▸ GIVEN PROBLEM 1
List every telephone and fax number that appears in the gold market commentary below.

-- Published: Friday, 18 July 2014 | Print | Disqus
CHART OF THE WEEK
Charts and commentary by David Chapman
26 Wellington Street East, Suite 900, Toronto, Ontario, M5E 1S2
Phone (416) 604-0533 or (toll free) 1-866-269-7773 , fax (416) 604-0557
It was a jarring wakeup call this past Monday July 14, 2014 when everyone discovered that gold had plummeted some $30 overnight. It was the largest one-day drop for gold in 2014 and it almost was as large a down as the up day on June 19, 2014 following the June FOMC. It came just as gold appeared poised to move above $1,340/$1,350 and challenge the March 2014 highs up to $1,380. It was it seems not to be.
So what happened? Daily charts were mildly overbought, but weekly charts had considerable room to move higher. There was no particular news or events over the weekend that should have triggered the sell-off. The drop got underway shortly after 2 AM (New York time) in London when a seller of gold futures came in and pushed gold down roughly from $1,330 to $1,320. A bigger drop came later on and near the open in New York when someone dumped about $1.37 billion of gold futures pushing gold down to almost $1,300. Volume spiked on each collapse.
There were few explanations. Yes, the problems in Portugal’s banking centre surrounding Banco Espirito Santo appeared to be under control and they were attempting to obtain a cease-fire between Israel and Hamas but there was no strong news that should have pushed the market down that much. No other markets were making any particular move.
But there was more. On Tuesday July 15, 2014, Janet Yellen was telling everyone that the economy was “ok” but they didn’t want to encourage too much enthusiasm so the Fed would remain dovish and keep interest rates low for the foreseeable future. As everyone was nodding their heads another 17,000 gold futures contracts worth roughly $2.3 billion hit the market around 11 AM pushing gold prices swiftly down to about $1,290. As was usual the order came when volume was light and there was little resistance. That the market only fell roughly $16 to $20 was probably the only surprise considering the order to sell was larger than the one seen a day earlier.

Source data
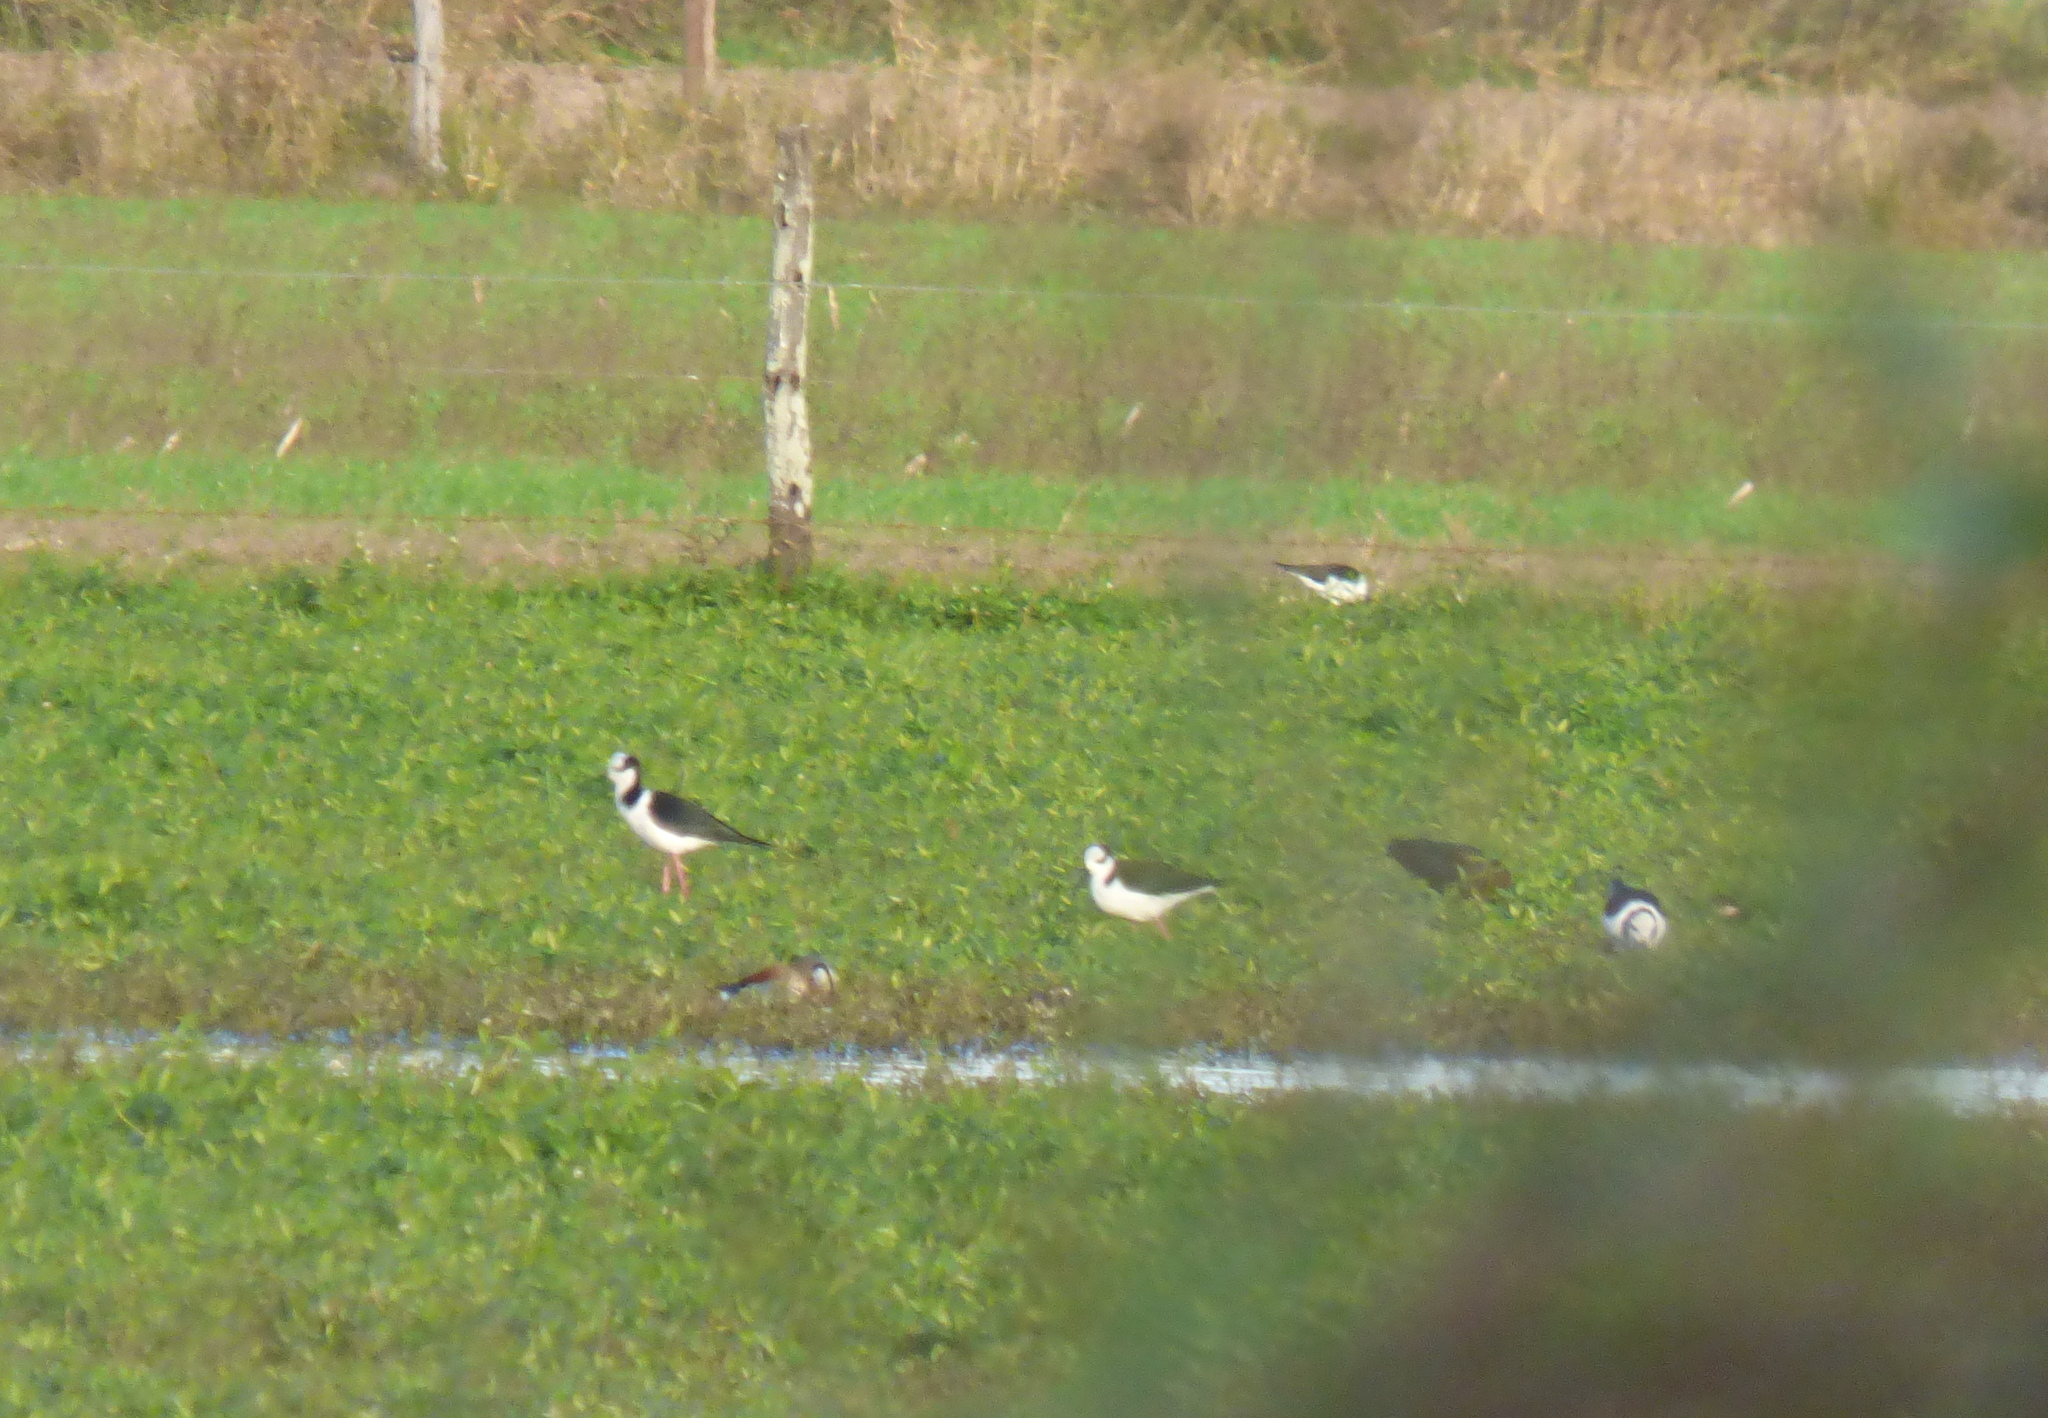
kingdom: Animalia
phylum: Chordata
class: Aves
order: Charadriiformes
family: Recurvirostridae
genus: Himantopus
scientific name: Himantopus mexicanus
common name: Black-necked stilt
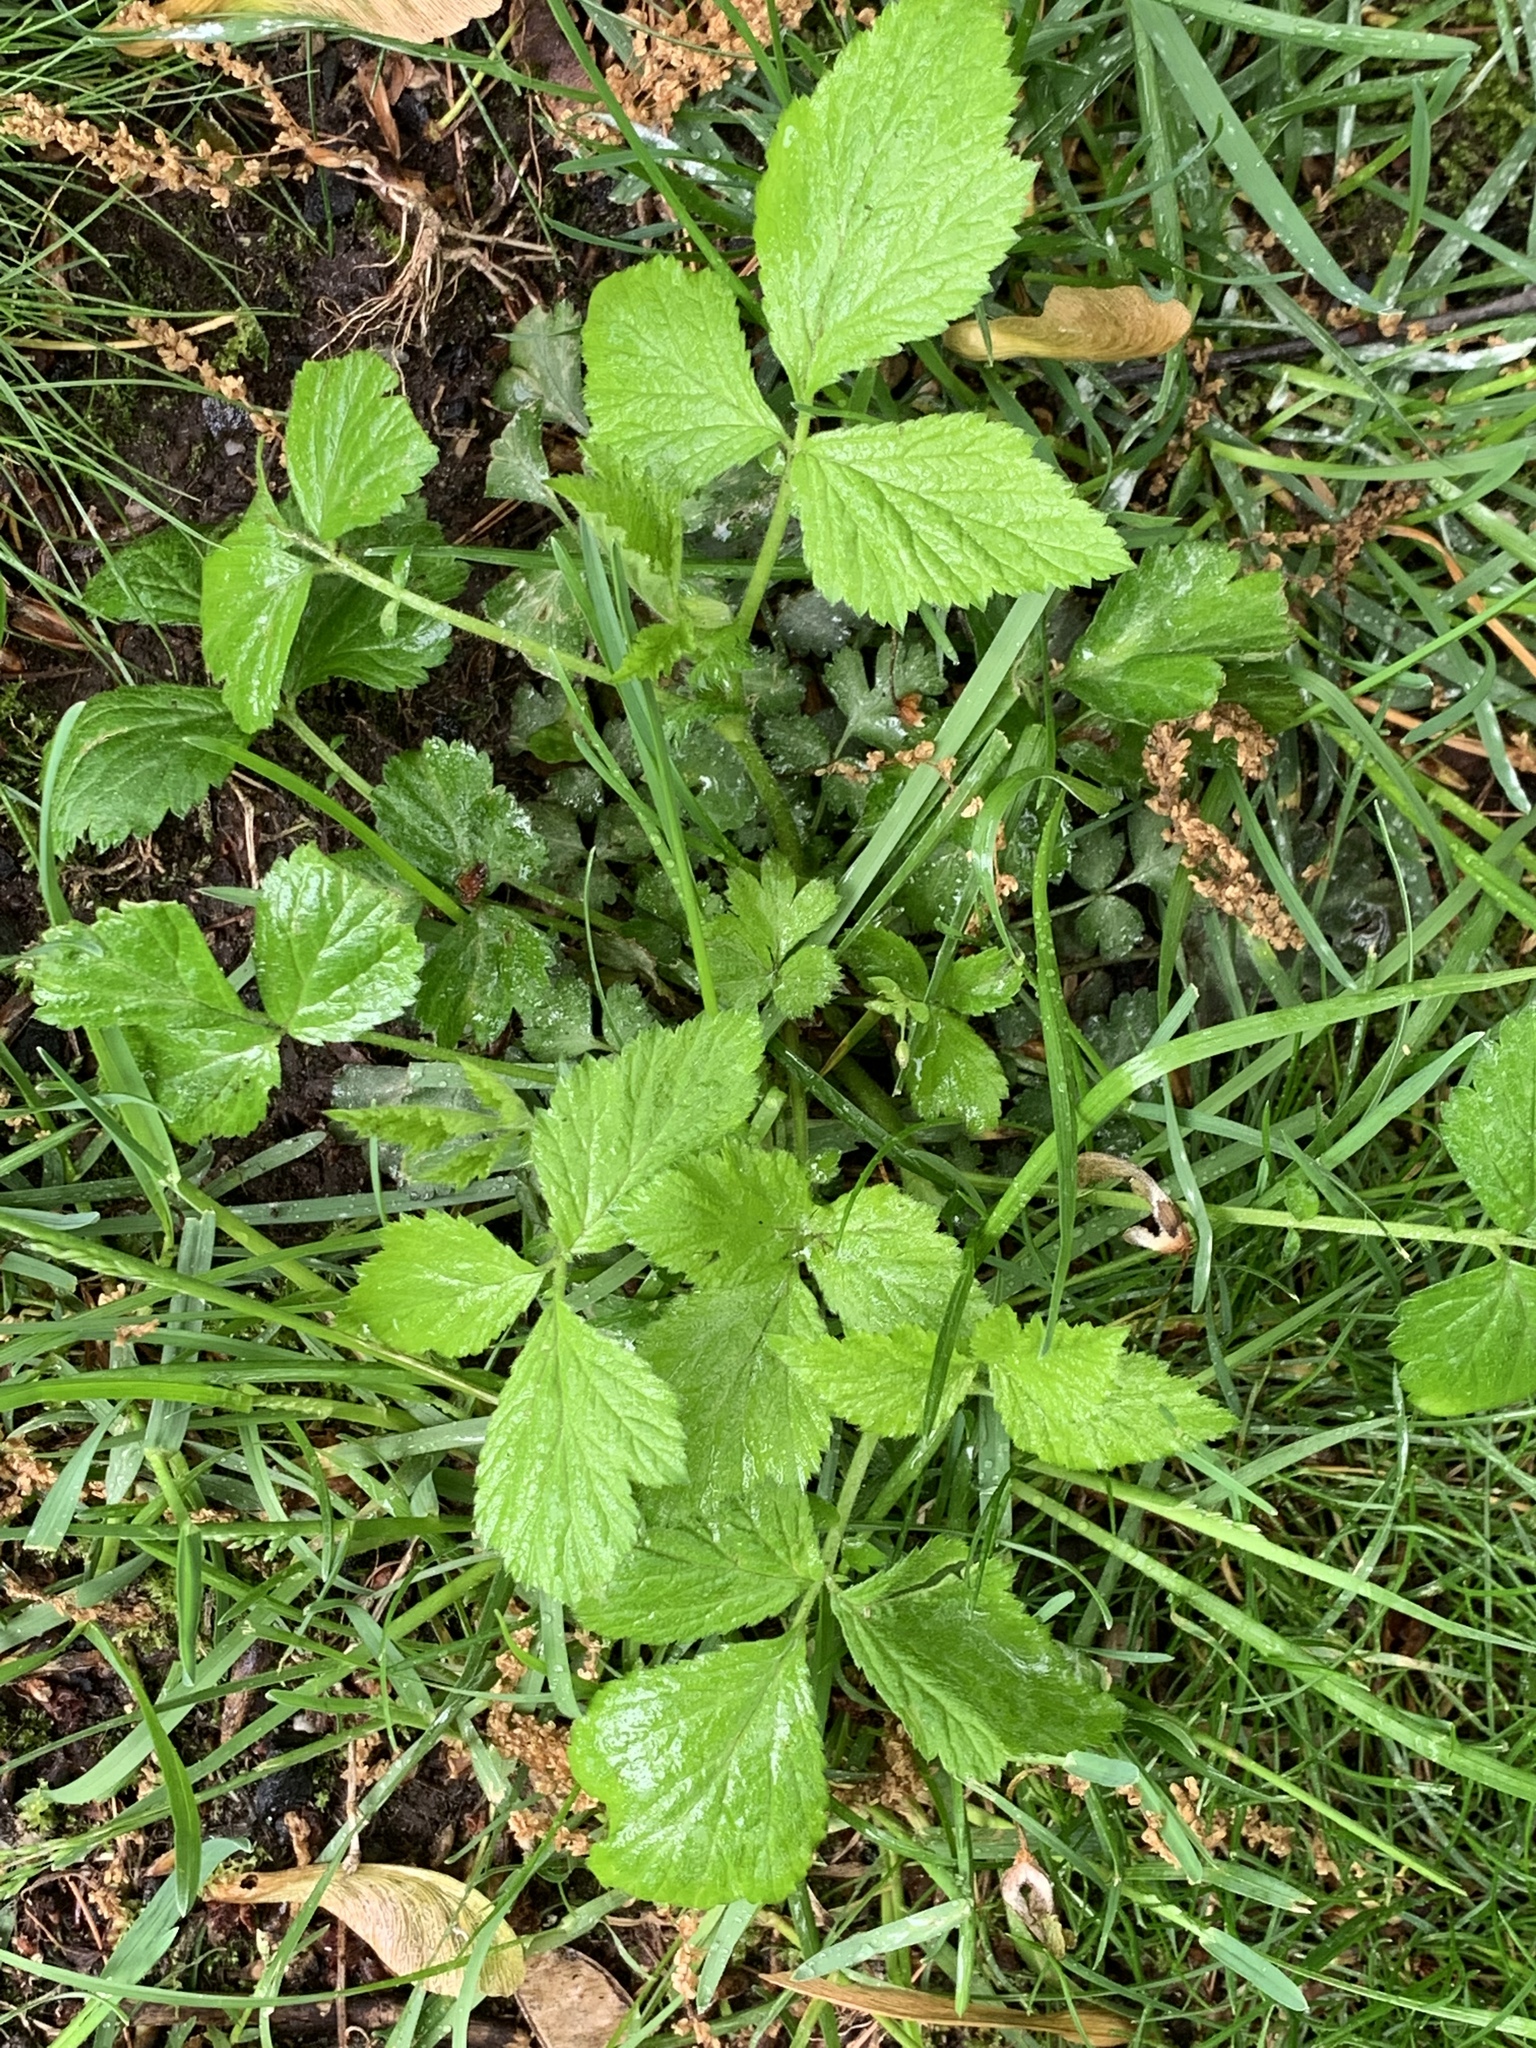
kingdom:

▸ GIVEN PROBLEM 2
Render every line of the records above as a Markdown table with the columns n and Line, numbering the rows consecutively from 1. Omit blank lines and the picture lines.

▸ RESULT 1
- (416) 604-0533
- 1-866-269-7773 (toll free)
- (416) 604-0557 (fax)

▸ RESULT 2
| n | Line |
|---|---|
| 1 | kingdom: Animalia |
| 2 | phylum: Chordata |
| 3 | class: Aves |
| 4 | order: Charadriiformes |
| 5 | family: Recurvirostridae |
| 6 | genus: Himantopus |
| 7 | scientific name: Himantopus mexicanus |
| 8 | common name: Black-necked stilt |
| 9 | kingdom: |